Recordó algo leído, que primero hay que vivir para acumular experiencias y poder luego contarlas. Pero de lo vivido hasta ese momento, solo la relación con Andrés le parecía interesante, rica en materia de ficción, y no se le ocurría cómo contar una experiencia cuyo sentido se le escapaba, o cómo contar a partir de esa incomprensión. De lo único que estaba seguro era de su deseo de ser un escritor.
El mismo día en que volvió a Buenos Aires dejó un mensaje en el café que Andrés frecuentaba. Al día siguiente no había recibido respuesta. Preguntó si el mensaje había sido entregado y le respondieron que Andrés lo había recogido en la noche del día anterior. Pasó otro día sin noticias. Huérfano de la educación sentimental que le hubiese permitido reconocer en ese silencio una estrategia tradicional de la seducción, decidió instalarse en el café hasta provocar el encuentro.
Las horas de espera le permitieron observar personajes y conductas que nunca le habían interesado. No eran los clientes apurados de la vieja china en el café sombrío de la bajada de Corrientes, empleados de bancos o compañías de seguros, fugaces siluetas sin rasgos que las distinguieran, marcadas todas por el resentimiento y la sumisión cotidianos. Aquí ese ritmo no existía. En un espacio de claridad espectral gracias a los tubos de neón, nadie parecía impaciente por beber su café o su alcohol, y partir apenas pagados. Solo los jugadores de billar, tampoco ajenos a cierto sonambulismo, desplegaban una actividad, concentraban la atención, esa atención vacante en los demás. En varios rostros, Víctor detectó un abandono que no era el de la espera, tampoco una entrega al paso del tiempo que es necesario poblar de algún modo. Era, intuyó, un abandono de sí mismos, como si esos cuerpos, reducidos a una serie mínima de reflejos, hubiesen sido alguna vez personas, y sobreviviesen mantenidos en una forma subalterna de vida. Y a esa existencia degradada él había renunciado instintivamente, sin haber tomado la decisión de hacerlo.

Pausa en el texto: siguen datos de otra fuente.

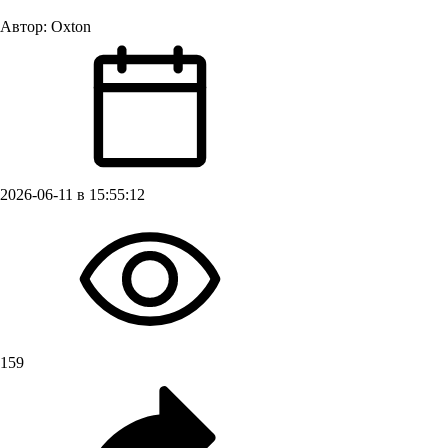
Автор:
Oxton
2026-06-11 в 15:55:12
159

Sacó la libreta de notas que siempre llevaba en el bolsillo con la esperanza de cruzarse con alguna silueta, con alguna situación que mereciera, algún día, transformarla en literatura. Pero no escribió. En algún momento entendió que para realizar su ambición de escribir debía enfrentar un desafío no previsto: narrar no ya una acción, no buscar alguna aventura ajena a su vida cotidiana, sino poner en palabras esa ausencia que acababa de descubrir y parecía impermeable a toda ficción. Debía intentar escribir esa muerte en vida.
Se fue haciendo tarde, algunos rostros fueron reemplazados por otros, indistinguibles. No llegó ningún mensaje de Andrés. Víctor contó el dinero que tenía en el bolsillo: no alcanzaba para pagar otra gaseosa. Se resignó a volver a casa.